Um barulho ensurdecedor tomava conta das ruas. Gritos, bombas, sirenes, vidraças quebrando, pessoas correndo, estrondos. Pelo minarete da mesquita mais próxima, ouvimos uma pessoa avisar para que não saíssemos de casa. Meu tio, na época com nove anos de idade, ficou desesperado por ter deixado o irmão mais novo brincando do lado de fora. Os adultos correram desesperados para busca-lo. São e salvo, graças a Deus. Estava sentado na escada, em frente à nossa casa, paralizado de medo e não conseguiu se mexer para abrir o portão de madeira e entrar.
Outro alarme vindo da mesquita e mais um pedido para que ninguém saísse de casa. Os soldados jordanianos, armados até os dentes, faziam revistas nas casas à procura de membros de um grupo revolucionário palestino que tinha acabado de transgredir as leis da Jordânia. Mais medo e repressão. Entraram na nossa casa derrubando o portão de madeira. Minha avó perdeu o equilíbrio e caiu no chão. Os homens da casa estavam trabalhando e os mais jovens eram jovens demais para encarar aqueles soldados.
Revistaram tudo, derrubaram tudo, pisaram na massa de pão que minha avó tinha acabado de preparar, quebraram o vaso de flores da mamãe e rasgaram as fraldas de pano penduradas no varal.
É claro que não encontraram nada, mas eles tinham ordens de revistar todas as casas dos palestinos que tinham acabado de se instalar na Jordânia. Nós já estávamos lá a cinco anos, mas mesmo assim não nos pouparam.
Aquele grupo de insurgentes palestinos tinha acabado de macular a nossa relação com um país que nos acolheu, abrindo suas fronteiras, e permitindo que lá ficássemos até resolvermos a questão da invasão e ocupação das nossas terras.
É claro que os jordanianos se sentiram traídos e generalizavam a acusação contra todo e qualquer palestino. Depois do inferno da guerra e da fuga, veio o inferno da discriminação. Mas durou pouco. Cerca de um ano, até as coisas se acalmarem novamente.
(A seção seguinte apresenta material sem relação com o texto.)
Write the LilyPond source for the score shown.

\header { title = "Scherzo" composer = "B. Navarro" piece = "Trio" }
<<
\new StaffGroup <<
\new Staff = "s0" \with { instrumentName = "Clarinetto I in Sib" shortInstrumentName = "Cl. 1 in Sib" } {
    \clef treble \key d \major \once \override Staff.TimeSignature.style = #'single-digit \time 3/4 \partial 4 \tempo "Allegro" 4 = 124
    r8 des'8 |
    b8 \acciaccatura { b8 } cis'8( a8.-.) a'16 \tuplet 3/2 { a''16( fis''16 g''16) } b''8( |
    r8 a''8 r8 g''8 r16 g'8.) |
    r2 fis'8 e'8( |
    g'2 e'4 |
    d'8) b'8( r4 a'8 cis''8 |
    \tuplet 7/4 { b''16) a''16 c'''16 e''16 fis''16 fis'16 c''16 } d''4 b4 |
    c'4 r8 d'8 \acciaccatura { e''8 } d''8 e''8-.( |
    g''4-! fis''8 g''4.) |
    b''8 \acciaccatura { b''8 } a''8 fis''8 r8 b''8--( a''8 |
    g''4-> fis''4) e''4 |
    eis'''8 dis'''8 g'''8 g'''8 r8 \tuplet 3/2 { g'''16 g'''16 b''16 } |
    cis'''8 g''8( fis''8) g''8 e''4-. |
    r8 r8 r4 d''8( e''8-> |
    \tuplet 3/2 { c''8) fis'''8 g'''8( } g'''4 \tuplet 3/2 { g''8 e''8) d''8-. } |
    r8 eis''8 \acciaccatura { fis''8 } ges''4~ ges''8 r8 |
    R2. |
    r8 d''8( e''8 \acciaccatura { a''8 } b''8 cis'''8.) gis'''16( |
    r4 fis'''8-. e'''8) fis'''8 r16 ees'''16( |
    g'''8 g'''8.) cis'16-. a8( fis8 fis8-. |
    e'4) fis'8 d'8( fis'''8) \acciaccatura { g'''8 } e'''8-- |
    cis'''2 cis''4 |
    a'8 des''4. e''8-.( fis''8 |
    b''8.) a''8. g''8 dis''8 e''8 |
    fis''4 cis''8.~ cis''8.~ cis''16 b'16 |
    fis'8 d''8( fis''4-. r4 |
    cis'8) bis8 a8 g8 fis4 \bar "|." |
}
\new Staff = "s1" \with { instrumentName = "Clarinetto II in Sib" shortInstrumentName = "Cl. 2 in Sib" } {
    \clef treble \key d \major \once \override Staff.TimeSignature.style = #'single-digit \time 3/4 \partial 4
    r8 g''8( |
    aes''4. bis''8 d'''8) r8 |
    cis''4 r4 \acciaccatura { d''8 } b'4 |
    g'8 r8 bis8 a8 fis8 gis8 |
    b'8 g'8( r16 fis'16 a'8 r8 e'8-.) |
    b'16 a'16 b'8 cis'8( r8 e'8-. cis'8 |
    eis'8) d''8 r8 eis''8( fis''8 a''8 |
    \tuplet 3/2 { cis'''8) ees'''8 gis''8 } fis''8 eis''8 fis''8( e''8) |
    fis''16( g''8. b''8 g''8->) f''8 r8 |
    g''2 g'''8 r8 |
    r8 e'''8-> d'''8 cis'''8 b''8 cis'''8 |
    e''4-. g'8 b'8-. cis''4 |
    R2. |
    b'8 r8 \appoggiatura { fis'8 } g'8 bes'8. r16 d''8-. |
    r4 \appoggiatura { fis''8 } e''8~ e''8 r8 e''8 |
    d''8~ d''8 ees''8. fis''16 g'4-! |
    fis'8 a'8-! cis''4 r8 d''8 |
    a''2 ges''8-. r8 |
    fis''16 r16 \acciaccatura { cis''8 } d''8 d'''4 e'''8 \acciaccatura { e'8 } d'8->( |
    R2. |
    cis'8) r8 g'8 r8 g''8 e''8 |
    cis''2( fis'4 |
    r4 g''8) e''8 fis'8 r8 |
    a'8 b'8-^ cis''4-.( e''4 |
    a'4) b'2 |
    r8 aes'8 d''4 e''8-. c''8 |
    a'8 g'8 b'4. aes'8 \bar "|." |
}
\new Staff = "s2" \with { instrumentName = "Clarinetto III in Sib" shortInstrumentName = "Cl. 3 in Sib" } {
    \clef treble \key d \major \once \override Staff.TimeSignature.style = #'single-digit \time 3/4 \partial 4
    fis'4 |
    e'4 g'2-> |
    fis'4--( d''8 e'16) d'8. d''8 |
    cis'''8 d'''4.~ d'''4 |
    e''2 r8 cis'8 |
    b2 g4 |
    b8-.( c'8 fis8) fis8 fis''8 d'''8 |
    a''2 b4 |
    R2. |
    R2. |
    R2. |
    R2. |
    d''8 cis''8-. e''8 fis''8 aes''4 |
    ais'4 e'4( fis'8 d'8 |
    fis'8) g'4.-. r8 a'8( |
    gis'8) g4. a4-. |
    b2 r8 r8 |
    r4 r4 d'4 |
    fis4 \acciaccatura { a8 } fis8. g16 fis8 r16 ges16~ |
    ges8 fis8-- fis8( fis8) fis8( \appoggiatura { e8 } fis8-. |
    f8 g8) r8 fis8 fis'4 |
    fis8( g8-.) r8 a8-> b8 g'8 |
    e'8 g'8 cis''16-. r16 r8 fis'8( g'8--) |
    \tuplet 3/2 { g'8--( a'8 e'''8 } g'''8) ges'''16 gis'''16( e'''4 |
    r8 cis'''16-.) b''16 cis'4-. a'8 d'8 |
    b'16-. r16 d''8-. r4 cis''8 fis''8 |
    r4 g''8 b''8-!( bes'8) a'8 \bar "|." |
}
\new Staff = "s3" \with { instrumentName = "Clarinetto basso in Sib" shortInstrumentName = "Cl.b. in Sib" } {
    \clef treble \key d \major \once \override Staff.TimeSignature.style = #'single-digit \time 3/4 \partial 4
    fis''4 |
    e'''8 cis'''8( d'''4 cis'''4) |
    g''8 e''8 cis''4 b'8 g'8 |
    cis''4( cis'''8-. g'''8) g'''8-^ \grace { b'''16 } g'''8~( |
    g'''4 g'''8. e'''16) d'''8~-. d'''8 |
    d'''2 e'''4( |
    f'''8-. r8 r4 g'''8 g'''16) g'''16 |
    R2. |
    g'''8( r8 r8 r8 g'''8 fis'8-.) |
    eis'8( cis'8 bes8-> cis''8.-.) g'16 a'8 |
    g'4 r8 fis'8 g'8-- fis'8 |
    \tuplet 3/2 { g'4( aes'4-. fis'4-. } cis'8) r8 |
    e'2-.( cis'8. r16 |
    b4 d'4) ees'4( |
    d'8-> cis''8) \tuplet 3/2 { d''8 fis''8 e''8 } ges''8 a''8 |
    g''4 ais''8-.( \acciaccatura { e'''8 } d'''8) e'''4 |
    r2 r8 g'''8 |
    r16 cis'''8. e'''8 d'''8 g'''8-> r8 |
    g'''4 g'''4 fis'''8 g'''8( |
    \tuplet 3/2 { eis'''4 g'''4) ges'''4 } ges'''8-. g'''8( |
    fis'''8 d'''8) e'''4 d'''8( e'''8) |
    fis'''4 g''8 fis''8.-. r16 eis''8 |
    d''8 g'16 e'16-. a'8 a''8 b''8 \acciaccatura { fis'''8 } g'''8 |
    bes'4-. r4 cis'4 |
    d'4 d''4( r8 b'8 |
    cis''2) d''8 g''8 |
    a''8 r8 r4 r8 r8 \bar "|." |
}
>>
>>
Eu tinha cinco anos. Ouvia os adultos conversando e sintetizava algumas informações do tipo: temos que ficar calados, temos que nos proteger, temos que manter nossos empregos, não temos comida suficiente, cortaram o suprimento de farinha, o governo vai diminuir o suprimento de alimentos, a Cruz Vermelha está sem remédios. Meus irmãozinhos Bassel e Nael eram bebês. Meus tios Amin e Munir eram crianças. Toda a família vivia numa casa de dois cômodos e um pátio. Minha mãe sonhava em ter sua própria casa. Era a única estranha na família e por conta da sua timidez, mal ouvia-se sua voz. Passava o dia cuidando dos filhos, ajudando a minha avó e suportando o mau humor de uma tia que criticava a tudo e a todos.
Mesmo assim, no meio de tanto caos, tinhamos os nossos momentos felizes, quando meu pai voltava do trabalho numa fábrica de uniformes, onde ele e meu avó eram alfaiates. Eles chegavam sempre com alguma coisa nas mãos. Meu pai sempre trazia balinhas e meu avô os biscoitos. Meu avô contava piadas sobre o patrão carrancudo e mal-humorado. Meu pai ria. Todos riam. Meu avô era sinônimo de alegria.
Esqueciamos a nossa condição de refugiados e fingiamos sermos cidadãos comuns num país que nos abrigara. Mas aí começavam os barulhos ensurdecedores, que nos faziam voltar à realidade e lembrar que continuávamos num estado de guerra. E foi assim, durante muitos e muitos anos.